I tried to go shot for shot with some guy called "shit show martinez"
Let's just say there's a reason that "suede" rhymes with "laid".
She wouldn't stop saying her own name. Like a damn pokemon.
And he was super vague about his life, it was frustrating. I totally boned a homeless guy, didn't I?
I have now added draft and wells specials that different bars have to my blackberry calendar.. Help me.
I fucking love my neighbors. I offered him chocolate and somehow it turned into a sexual proposition.
Either you got hacked or we need to have a serious discussion about sending penis enlargement emails to your straight friends and why you shouldn't.

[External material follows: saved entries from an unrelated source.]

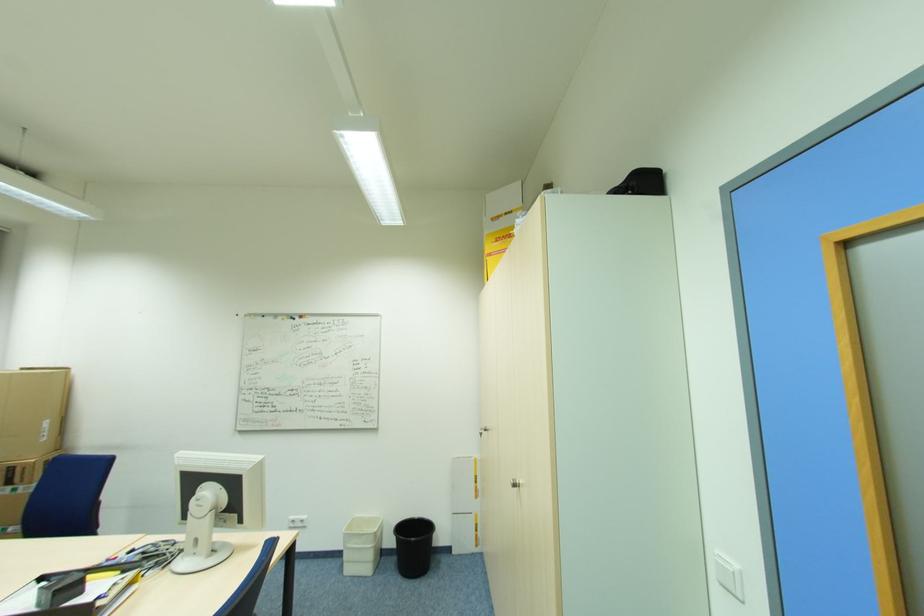
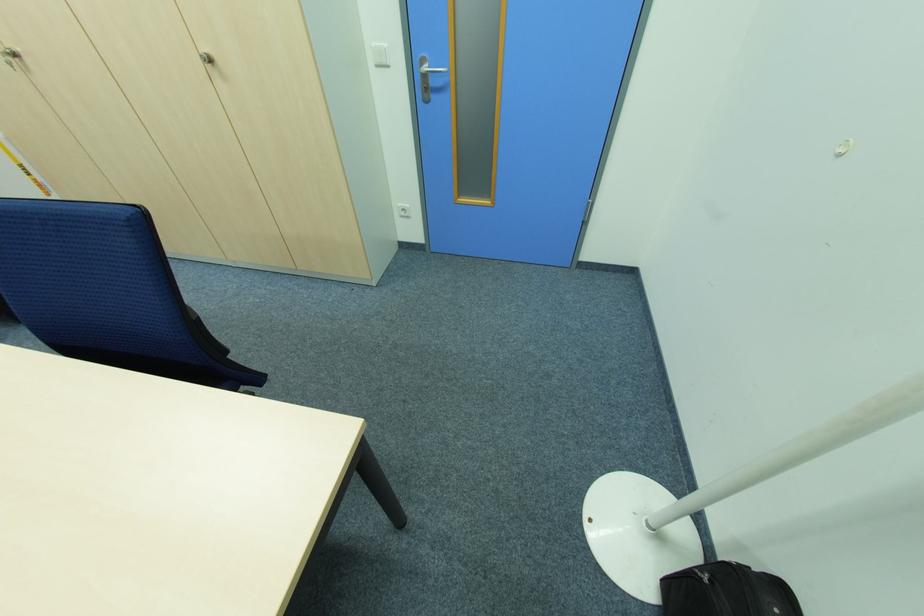
The point at (483, 434) is marked in the first image. Where is the corresponding point in the second image?

(14, 65)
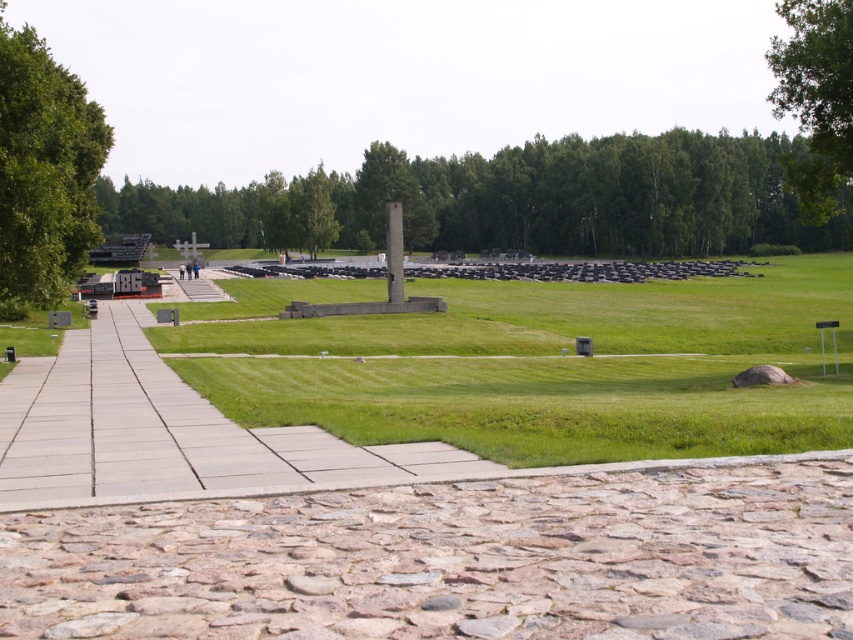
Does cobblestone pavement at lower center have a greater width compared to green leafy tree at center?

No.

Does cobblestone pavement at lower center have a larger size compared to green leafy tree at center?

No.

The image size is (853, 640). What do you see at coordinates (453, 560) in the screenshot?
I see `cobblestone pavement at lower center` at bounding box center [453, 560].

Where is `cobblestone pavement at lower center`? This screenshot has height=640, width=853. cobblestone pavement at lower center is located at coordinates (453, 560).

Does green leafy tree at left appear on the left side of smooth concrete column at center?

Correct, you'll find green leafy tree at left to the left of smooth concrete column at center.

Which of these two, green leafy tree at left or smooth concrete column at center, stands taller?

smooth concrete column at center is taller.

Locate an element on the screen. The height and width of the screenshot is (640, 853). green leafy tree at left is located at coordinates (44, 172).

This screenshot has height=640, width=853. I want to click on green leafy tree at left, so click(44, 172).

Which is above, green grass at center or green leafy tree at upper right?

green leafy tree at upper right

Does green grass at center appear on the right side of green leafy tree at upper right?

No, green grass at center is not to the right of green leafy tree at upper right.

You are a GUI agent. You are given a task and a screenshot of the screen. Output one action in this format:
    pyautogui.click(x=<x>, y=<y>)
    Task: Click on the green grass at center
    This screenshot has width=853, height=640.
    Given the screenshot: What is the action you would take?
    pyautogui.click(x=553, y=368)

It sends the wrong message.
I'm high and I have a consensual booty call on the way and just thought that it was a good time to let you know that I think that you are a stellar person.
I just found a weed leaf in my leg hair..

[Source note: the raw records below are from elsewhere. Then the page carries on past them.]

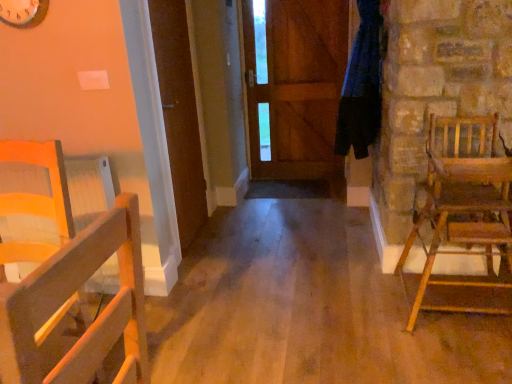
Locate an element on the screen. This screenshot has height=384, width=512. wooden clock at upper left is located at coordinates [23, 12].

The image size is (512, 384). What are the coordinates of `wooden chair at left, which is the second chair in right-to-left order` in the screenshot? It's located at (70, 282).

What are the coordinates of `wooden door at center, acting as the 2th door starting from the right` in the screenshot? It's located at [179, 115].

Where is `wooden door at center, marked as the 1th door in a back-to-front arrangement`? wooden door at center, marked as the 1th door in a back-to-front arrangement is located at coordinates (297, 86).

Which object is thinner, wooden door at center, the first door in the left-to-right sequence, or wooden clock at upper left?

Thinner between the two is wooden door at center, the first door in the left-to-right sequence.

From the image's perspective, relative to wooden clock at upper left, is wooden door at center, acting as the 2th door starting from the right, above or below?

Based on their image positions, wooden door at center, acting as the 2th door starting from the right, is located beneath wooden clock at upper left.

Who is bigger, wooden door at center, positioned as the 1th door in front-to-back order, or wooden clock at upper left?

wooden door at center, positioned as the 1th door in front-to-back order.

Does point (180, 98) appear closer or farther from the camera than point (2, 20)?

Point (180, 98).

From a real-world perspective, between wooden clock at upper left and blue fabric at right, who is vertically higher?

In real-world perspective, wooden clock at upper left is above.

Which object is closer to the camera, wooden clock at upper left or blue fabric at right?

wooden clock at upper left is more forward.

Are wooden clock at upper left and blue fabric at right located far from each other?

wooden clock at upper left is far away from blue fabric at right.

From the image's perspective, between wooden clock at upper left and blue fabric at right, which one is located above?

wooden clock at upper left, from the image's perspective.

Between wooden clock at upper left and wooden rocking chair at right, marked as the 1th chair in a right-to-left arrangement, which one has smaller width?

wooden clock at upper left is thinner.

From the picture: Is wooden rocking chair at right, marked as the 1th chair in a right-to-left arrangement, at the back of wooden clock at upper left?

No.

Identify the location of clock located on the left of wooden rocking chair at right, acting as the 2th chair starting from the left. pyautogui.click(x=23, y=12).

Is wooden clock at upper left located outside wooden rocking chair at right, marked as the 1th chair in a right-to-left arrangement?

wooden clock at upper left is positioned outside wooden rocking chair at right, marked as the 1th chair in a right-to-left arrangement.

Can you confirm if wooden chair at left, the first chair positioned from the left, is wider than blue fabric at right?

Incorrect, the width of wooden chair at left, the first chair positioned from the left, does not surpass that of blue fabric at right.

Between wooden chair at left, which is the second chair in right-to-left order, and blue fabric at right, which one appears on the right side from the viewer's perspective?

Positioned to the right is blue fabric at right.

Looking at this image, considering the relative positions of wooden chair at left, the first chair positioned from the left, and blue fabric at right in the image provided, is wooden chair at left, the first chair positioned from the left, behind blue fabric at right?

No, it is in front of blue fabric at right.

Find the location of a particular element. The height and width of the screenshot is (384, 512). the 2nd chair directly beneath the blue fabric at right (from a real-world perspective) is located at coordinates (70, 282).

From the picture: Is wooden door at center, which appears as the 1th door when viewed from the right, positioned far away from wooden clock at upper left?

wooden door at center, which appears as the 1th door when viewed from the right, is positioned a significant distance from wooden clock at upper left.

From the picture: Does wooden door at center, which appears as the 1th door when viewed from the right, have a larger size compared to wooden clock at upper left?

Yes, wooden door at center, which appears as the 1th door when viewed from the right, is bigger than wooden clock at upper left.

Between wooden door at center, which ranks as the second door in left-to-right order, and wooden clock at upper left, which one appears on the left side from the viewer's perspective?

From the viewer's perspective, wooden clock at upper left appears more on the left side.

Is point (269, 70) positioned before point (0, 18)?

No, it is not.

How far apart are wooden chair at left, the first chair positioned from the left, and wooden clock at upper left?

The distance of wooden chair at left, the first chair positioned from the left, from wooden clock at upper left is 39.17 inches.

Does wooden chair at left, the first chair positioned from the left, appear on the right side of wooden clock at upper left?

Yes.

In terms of height, does wooden chair at left, the first chair positioned from the left, look taller or shorter compared to wooden clock at upper left?

Clearly, wooden chair at left, the first chair positioned from the left, is taller compared to wooden clock at upper left.

Considering the relative sizes of wooden chair at left, the first chair positioned from the left, and wooden clock at upper left in the image provided, is wooden chair at left, the first chair positioned from the left, bigger than wooden clock at upper left?

Yes, wooden chair at left, the first chair positioned from the left, is bigger than wooden clock at upper left.

From a real-world perspective, is blue fabric at right located beneath wooden rocking chair at right, marked as the 1th chair in a right-to-left arrangement?

No, from a real-world perspective, blue fabric at right is not below wooden rocking chair at right, marked as the 1th chair in a right-to-left arrangement.

Would you consider blue fabric at right to be distant from wooden rocking chair at right, marked as the 1th chair in a right-to-left arrangement?

blue fabric at right is positioned a significant distance from wooden rocking chair at right, marked as the 1th chair in a right-to-left arrangement.

Can you confirm if blue fabric at right is positioned to the right of wooden rocking chair at right, acting as the 2th chair starting from the left?

In fact, blue fabric at right is to the left of wooden rocking chair at right, acting as the 2th chair starting from the left.

Considering the sizes of objects blue fabric at right and wooden rocking chair at right, acting as the 2th chair starting from the left, in the image provided, who is smaller, blue fabric at right or wooden rocking chair at right, acting as the 2th chair starting from the left,?

With smaller size is blue fabric at right.

Where is `clock above the wooden door at center, acting as the 2th door starting from the right (from a real-world perspective)`? This screenshot has width=512, height=384. clock above the wooden door at center, acting as the 2th door starting from the right (from a real-world perspective) is located at coordinates (23, 12).

You are a GUI agent. You are given a task and a screenshot of the screen. Output one action in this format:
    pyautogui.click(x=<x>, y=<y>)
    Task: Click on the clothesline on the right of wooden clock at upper left
    
    Given the screenshot: What is the action you would take?
    pyautogui.click(x=362, y=86)

Which object lies further to the anchor point blue fabric at right, wooden clock at upper left or wooden rocking chair at right, marked as the 1th chair in a right-to-left arrangement?

wooden clock at upper left.

Considering their positions, is wooden chair at left, the first chair positioned from the left, positioned further to wooden door at center, positioned as the 1th door in front-to-back order, than wooden door at center, arranged as the second door when viewed from the front?

wooden door at center, arranged as the second door when viewed from the front.

Looking at the image, which one is located further to wooden door at center, acting as the second door starting from the back, wooden clock at upper left or wooden door at center, marked as the 1th door in a back-to-front arrangement?

wooden door at center, marked as the 1th door in a back-to-front arrangement, is positioned further to the anchor wooden door at center, acting as the second door starting from the back.

Considering their positions, is blue fabric at right positioned further to wooden clock at upper left than wooden chair at left, which is the second chair in right-to-left order?

blue fabric at right is positioned further to the anchor wooden clock at upper left.

Looking at the image, which one is located closer to wooden door at center, which ranks as the second door in left-to-right order, blue fabric at right or wooden door at center, acting as the second door starting from the back?

blue fabric at right lies closer to wooden door at center, which ranks as the second door in left-to-right order, than the other object.

When comparing their distances from wooden clock at upper left, does wooden door at center, arranged as the second door when viewed from the front, or blue fabric at right seem further?

wooden door at center, arranged as the second door when viewed from the front.

Looking at the image, which one is located further to blue fabric at right, wooden chair at left, which is the second chair in right-to-left order, or wooden rocking chair at right, acting as the 2th chair starting from the left?

Among the two, wooden chair at left, which is the second chair in right-to-left order, is located further to blue fabric at right.

Which object lies further to the anchor point wooden door at center, which appears as the 1th door when viewed from the right, wooden chair at left, which is the second chair in right-to-left order, or blue fabric at right?

wooden chair at left, which is the second chair in right-to-left order.

Where is `door between wooden clock at upper left and wooden chair at left, which is the second chair in right-to-left order, in the up-down direction`? This screenshot has width=512, height=384. door between wooden clock at upper left and wooden chair at left, which is the second chair in right-to-left order, in the up-down direction is located at coordinates (179, 115).

Identify the location of chair between wooden clock at upper left and blue fabric at right from left to right. (70, 282).

Identify the location of clothesline situated between wooden door at center, positioned as the 1th door in front-to-back order, and wooden rocking chair at right, marked as the 1th chair in a right-to-left arrangement, from left to right. The width and height of the screenshot is (512, 384). (362, 86).

This screenshot has height=384, width=512. I want to click on clothesline between wooden door at center, positioned as the 1th door in front-to-back order, and wooden door at center, marked as the 1th door in a back-to-front arrangement, in the front-back direction, so click(362, 86).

She offered to treat me to breakfast after a one night stand if I meet her parents and sex again if I act as her bf. It may be a trap but its a offer I won't refuse.

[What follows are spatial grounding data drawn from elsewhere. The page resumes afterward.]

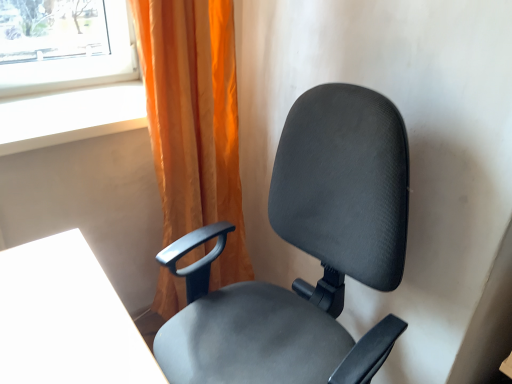
This screenshot has width=512, height=384. What do you see at coordinates (194, 120) in the screenshot? I see `orange fabric curtain at left` at bounding box center [194, 120].

Where is `orange fabric curtain at left`? orange fabric curtain at left is located at coordinates (194, 120).

What is the approximate height of orange fabric curtain at left?

1.11 meters.

Locate an element on the screen. This screenshot has height=384, width=512. orange fabric curtain at left is located at coordinates (194, 120).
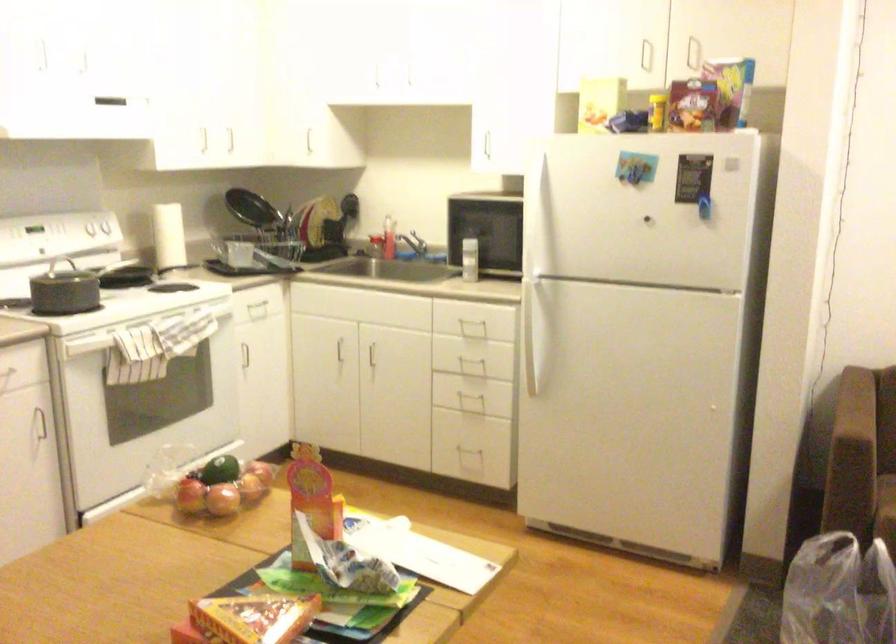
This screenshot has width=896, height=644. What do you see at coordinates (536, 328) in the screenshot? I see `a freezer handle` at bounding box center [536, 328].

When you say shenanigans does that mean I should bring birth control?
My tongue is raw from licking all that salt with my tequila shots...happy cinco de mayo
Took my plan b at Costco today, sample Sunday for the win.
i found you laying on the floor staring at the ceiling and you kept muttering "why" in various inflections.
I realize ur driving andwont read this til u stop, but I'm sleeping in the bed of the pickup. Please don't hit a deer.